_Selected passage_.

____________________

Vietnam Sharply Divided on Coronavirus School Closures

Vietnam Sharply Divided on Coronavirus School Closures

Vietnam is sharply divided on how long to close schools because of the coronavirus, which has prevented parents from going to work and threatens further economic damage. Supporters want to keep students at home until April, while opponents say the panic is overblown, VOA news reports.

The biggest population is in Ho Chi Minh City, where government leaders have proposed extending the public school closures all through March and then continuing the semester into what would usually be a summer break. The city leaders also recommended making this a nation-wide policy.

Le Thanh Liem, Vice Chair of the People’s Committee of Ho Chi Minh City, tasked the city education department with keeping the disease from reaching the schools.

The department will “strictly and fully implement measures to prevent and treat the new coronavirus, preventing the spread of an epidemic in the school environment,” he wrote in an official letter.

Those who agree with the government decision see the coronavirus as a collective action problem, requiring people to keep physical contact at a minimum. Pham Khanh said it is better to be safe than sorry.

“I decided on my own to take my children out of school,” she said. “There is a long incubation period, I will wait two weeks before I do anything.”

She was referring to the two weeks when doctors believe that people, if they have the coronavirus, would show symptoms.

While parents are keeping their children at home, another kind of school is catching on: online classes. After some initial excitement, with foreign governments from the U.S. to Britain promoting e-learning in Vietnam, the trend stalled for years, because of regulatory hurdles and lack of internet access.

“E-learning deployment within the academic system in Vietnam has not really taken off, mostly due to the over-focus on hardware and remaining confusion between digitization of educational contents and online education,” Alice Pham wrote in a 2018 report for the Consumer Unity & Trust Society think tank.

Parents in Vietnam are having to find new places to take their children while the coronavirus keeps schools closed. (VOA News)
Parents in Vietnam are having to find new places to take their children while the coronavirus keeps schools closed. (VOA News)

However the coronavirus may be a factor that finally drives e-learning into the mainstream in Vietnam. This month students are increasingly doing homework that their schools send to them over the internet, as well as turning to startup companies such as Yola, Topica, and Mindx, which let Vietnamese learn through smartphone apps or web videos.

Supporters say Vietnam should see the school closures as an opportunity for children to get some experience as self-directed learners, through online lessons.’

“Definitely in Vietnam this model needs to spread as soon as possible,” writer Nguyen Hong wrote in a commentary for the Thanh Nien newspaper.

____________________

_Available data_.
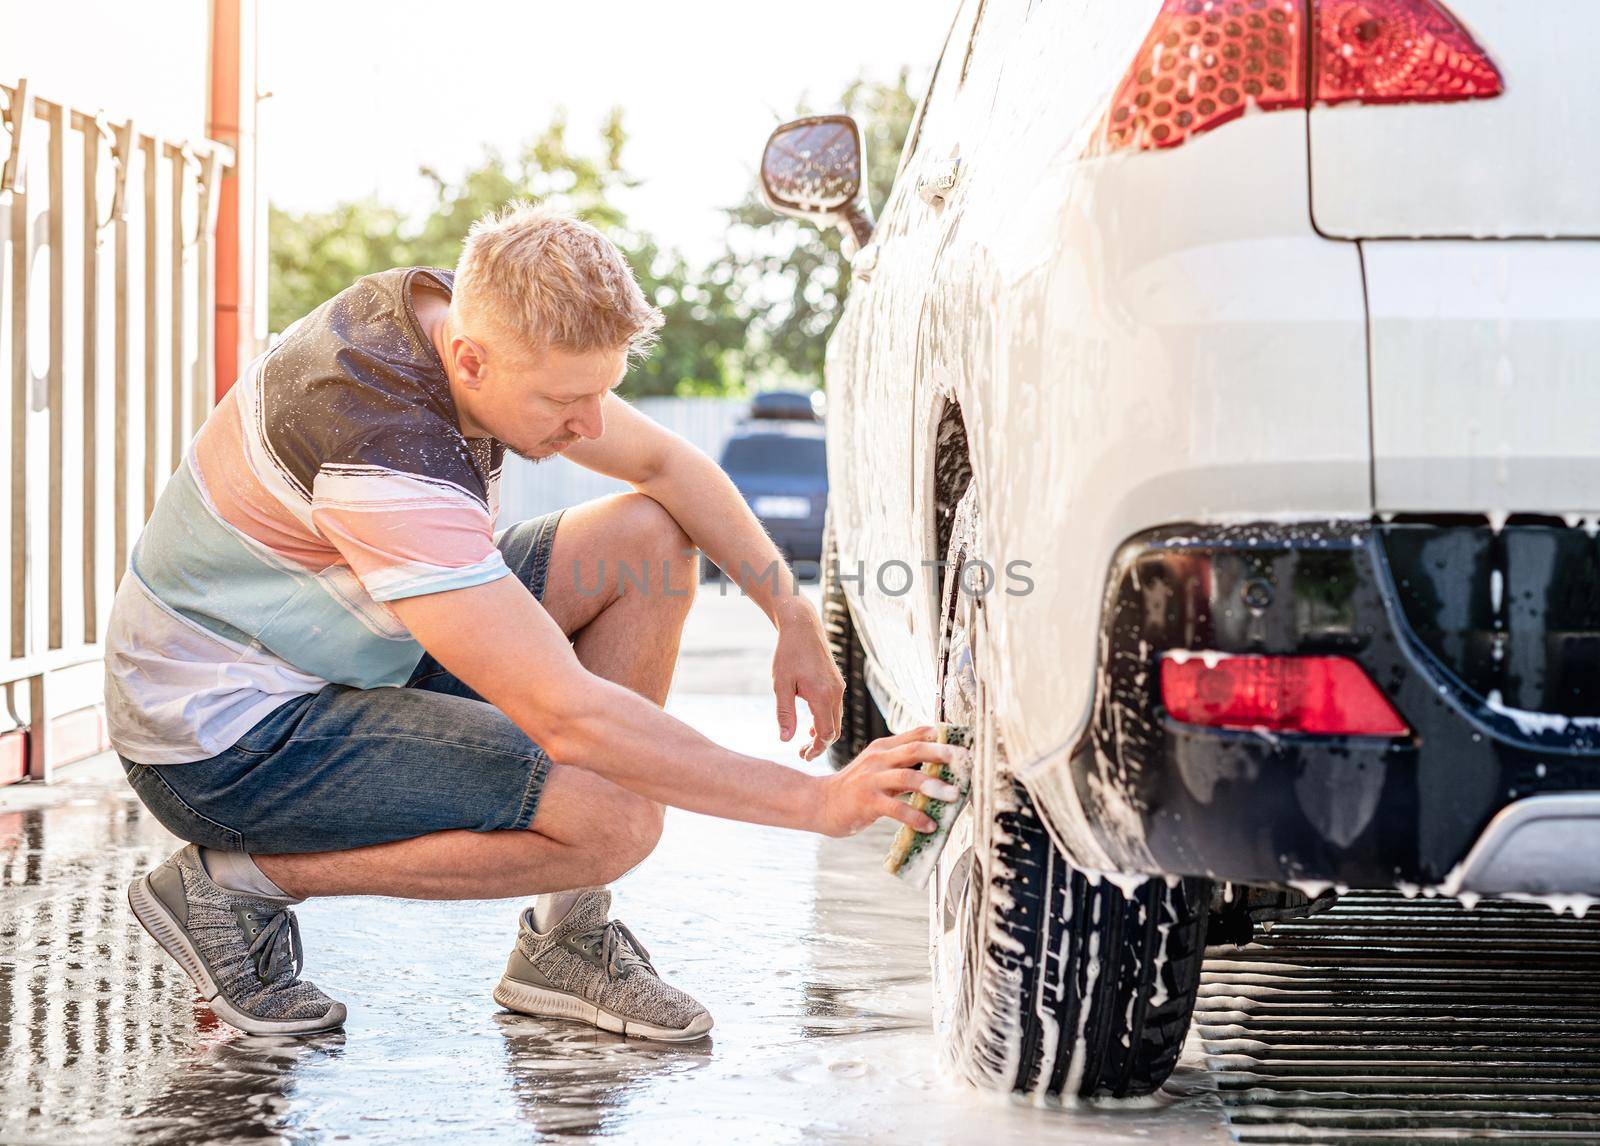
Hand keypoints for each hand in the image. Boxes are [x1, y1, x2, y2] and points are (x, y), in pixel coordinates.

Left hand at [771, 598, 844, 760]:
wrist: (802, 626)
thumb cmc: (788, 654)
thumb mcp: (781, 685)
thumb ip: (785, 714)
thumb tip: (786, 740)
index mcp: (822, 696)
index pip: (826, 734)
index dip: (816, 750)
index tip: (803, 756)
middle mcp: (835, 693)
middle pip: (835, 730)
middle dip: (820, 745)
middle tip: (802, 753)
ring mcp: (838, 687)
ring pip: (836, 720)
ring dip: (823, 733)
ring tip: (805, 741)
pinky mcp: (836, 682)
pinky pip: (835, 708)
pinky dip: (826, 720)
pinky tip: (811, 722)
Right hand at [813, 727, 968, 837]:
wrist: (820, 803)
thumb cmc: (855, 788)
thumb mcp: (878, 768)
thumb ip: (903, 764)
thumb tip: (937, 763)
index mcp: (883, 748)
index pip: (915, 735)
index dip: (941, 737)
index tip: (964, 742)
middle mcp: (878, 759)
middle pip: (915, 750)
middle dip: (942, 754)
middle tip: (965, 762)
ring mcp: (871, 780)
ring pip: (907, 777)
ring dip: (933, 786)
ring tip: (954, 795)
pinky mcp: (867, 802)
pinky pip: (896, 808)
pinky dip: (915, 816)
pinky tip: (929, 824)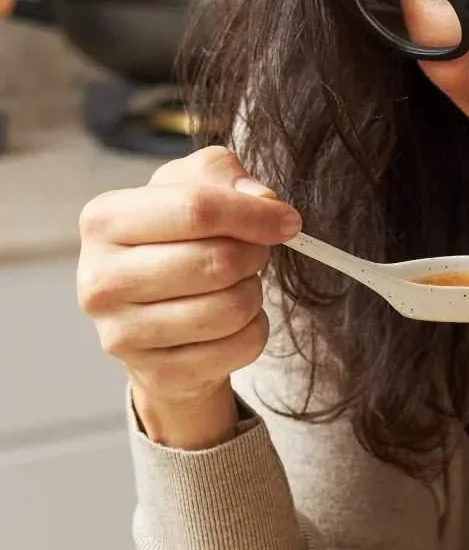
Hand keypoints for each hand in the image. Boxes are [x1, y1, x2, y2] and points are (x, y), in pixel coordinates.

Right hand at [77, 146, 300, 447]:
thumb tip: (262, 200)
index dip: (254, 213)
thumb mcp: (188, 191)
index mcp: (103, 221)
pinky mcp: (158, 374)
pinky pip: (241, 345)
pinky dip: (254, 330)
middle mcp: (101, 279)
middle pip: (218, 260)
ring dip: (253, 293)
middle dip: (255, 255)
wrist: (154, 327)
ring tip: (236, 286)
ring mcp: (124, 333)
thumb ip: (221, 175)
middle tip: (255, 255)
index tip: (287, 221)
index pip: (196, 207)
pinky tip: (233, 323)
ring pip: (233, 307)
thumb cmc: (174, 246)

____________________

_Questions to answer_.
A – List every person named in the article on Vietnam's school closures.
B – Answer these questions from the article on Vietnam's school closures:
(i) What position does Le Thanh Liem hold?
(ii) How long does Pham Khanh say she will wait before she does anything?
(iii) For which newspaper did Nguyen Hong write a commentary?
C – Pick up the article on Vietnam's school closures where it stops, and write its next few sentences.

_Exercise answers_.
A – Le Thanh Liem, Pham Khanh, Alice Pham, Nguyen Hong

B –
(i) Vice Chair of the People's Committee of Ho Chi Minh City
(ii) Two weeks
(iii) Thanh Nien

C –
Besides the benefit to education technology companies, the coronavirus has meant a windfall for some other companies as well. Foreign buyers such as Nintendo and Apple that are struggling to source from China are increasingly turning to suppliers in Vietnam to make their products.

However most companies, and households, are waiting for a return to normal.

After the Lunar New Year holiday ended in late January, most Vietnamese welcomed the school closures as a logical precaution against the coronavirus. However as the weeks drag on, parents now struggle with what to do with their school age children.

Le Hang, a 40-year-old mother, decided to take her children to the hair salon where she works. 

“When there aren’t many customers, I run over to feed and take care of the children,” she said.

However the most vulnerable, such as factory workers, are those who can’t afford babysitters, aren’t allowed to bring children to work, and can’t afford the lost income of skipping work. Some send the children to stay with neighbors or relatives, while others consider the latch-key life.

Nguyen Viet, a tour guide, doesn’t know what to do with his daughter.  “The unexpected break is too much to bear for us,” he told newspaper Vnexpress.

What’s more, some believe the extended school closures are an overreach. Vietnam has had more than a dozen coronavirus cases and no fatalities. Most of the over 2,000 people who died were in China, and most of them were senior citizens or in poor health already. By comparison there have been more than 16,000  flu associated  deaths  reported in the United States  so far this flu season according to estimates of the U.S. based Centers for Disease Control.   “I believe that with the solutions currently being applied, children will be safe at school,” said Le Kien, a father in Hanoi.